[START OF Text provided]
As used herein, “aft” refers to the direction associated with the tail (e.g., the back end) of an aircraft, or generally, to the direction of exhaust of the gas turbine engine. As used herein, “forward” refers to the direction associated with the nose (e.g., the front end) of an aircraft, or generally, to the direction of flight or motion.

As used herein, “distal” refers to the direction radially outward, or generally, away from the axis of rotation of a turbine engine. As used herein, “proximal” refers to a direction radially inward, or generally, towards the axis of rotation of a turbine engine.

In various embodiments and with reference to FIG. 1, a gas-turbine engine 20 is provided. Gas-turbine engine 20 may be a two-spool turbofan that generally incorporates a fan section 22, a compressor section 24, a combustor section 26 and a turbine section 28. Alternative engines may include, for example, an augmentor section among other systems or features. In operation, fan section 22 can drive coolant along a bypass flow-path B while compressor section 24 can drive coolant along a path of core airflow C for compression and communication into combustor section 26 then expansion through turbine section 28. Although depicted as a turbofan gas-turbine engine 20 herein, it should be understood that the concepts described herein are not limited to use with turbofans as the teachings may be applied to other types of turbine engines including three-spool architectures.

Gas-turbine engine 20 may generally comprise a low speed spool 30 and a high speed spool 32 mounted for rotation about an engine central longitudinal axis A-A′ relative to an engine static structure or engine case structure 36 via several bearing systems 38, 38-1, and 38-2. It should be understood that various bearing systems 38 at various locations may alternatively or additionally be provided, including for example, bearing system 38, bearing system 38-1, and bearing system 38-2.

Low speed spool 30 may generally comprise an inner shaft 40 that interconnects a fan 42, a low pressure compressor section 44 and a low pressure turbine section 46. Inner shaft 40 may be connected to fan 42 through a geared architecture 48 that can drive fan 42 at a lower speed than low speed spool 30. Geared architecture 48 may comprise a gear assembly 60 enclosed within a gear housing 62. Gear assembly 60 couples inner shaft 40 to a rotating fan structure. High speed spool 32 may comprise an outer shaft 50 that interconnects a high pressure compressor 52 and high pressure turbine 54. A combustor 56 may be located between high pressure compressor 52 and high pressure turbine 54. A mid-turbine frame 57 of engine case structure 36 may be located generally between high pressure turbine 54 and low pressure turbine 46. Mid-turbine frame 57 may support one or more bearing systems 38 in turbine section 28. Inner shaft 40 and outer shaft 50 may be concentric and rotate via bearing systems 38 about the engine central longitudinal axis A-A′, which is collinear with their longitudinal axes. As used herein, a “high pressure” compressor or turbine experiences a higher pressure than a corresponding “low pressure” compressor or turbine.
[END OF Text provided]
[START OF Data excerpts]
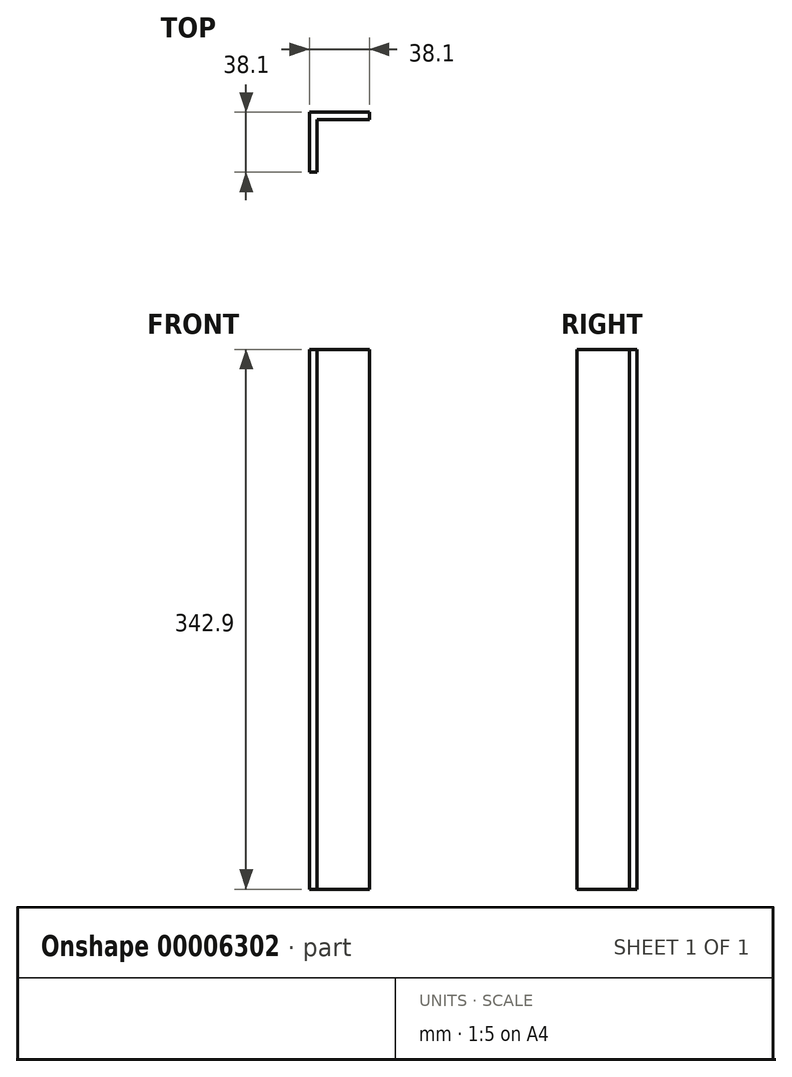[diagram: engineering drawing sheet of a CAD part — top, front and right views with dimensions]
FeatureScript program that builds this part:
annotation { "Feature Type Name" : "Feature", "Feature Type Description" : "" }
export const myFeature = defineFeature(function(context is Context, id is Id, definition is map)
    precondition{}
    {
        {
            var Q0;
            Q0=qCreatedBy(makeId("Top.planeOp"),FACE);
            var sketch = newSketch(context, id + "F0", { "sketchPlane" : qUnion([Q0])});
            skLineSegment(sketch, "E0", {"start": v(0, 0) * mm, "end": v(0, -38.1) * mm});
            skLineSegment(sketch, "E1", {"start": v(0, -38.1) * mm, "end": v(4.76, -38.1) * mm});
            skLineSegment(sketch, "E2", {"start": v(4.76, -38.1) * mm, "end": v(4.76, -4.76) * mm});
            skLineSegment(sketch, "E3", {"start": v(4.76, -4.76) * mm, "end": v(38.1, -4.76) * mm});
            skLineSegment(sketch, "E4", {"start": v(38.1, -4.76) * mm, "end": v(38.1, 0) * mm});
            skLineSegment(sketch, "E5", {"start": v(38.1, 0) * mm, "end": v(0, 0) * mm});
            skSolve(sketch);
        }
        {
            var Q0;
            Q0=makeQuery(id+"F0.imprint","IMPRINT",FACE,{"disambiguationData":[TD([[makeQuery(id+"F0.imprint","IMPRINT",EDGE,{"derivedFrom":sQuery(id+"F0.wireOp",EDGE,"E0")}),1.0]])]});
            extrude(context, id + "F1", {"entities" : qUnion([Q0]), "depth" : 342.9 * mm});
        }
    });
[END OF Data excerpts]
▶ [Task goal] According to the gas-turbine engine description, why are the concepts not limited to use with turbofans?

▶ [Task solution] The concepts are not limited to turbofans because the teachings may be applied to other types of turbine engines, including three-spool architectures.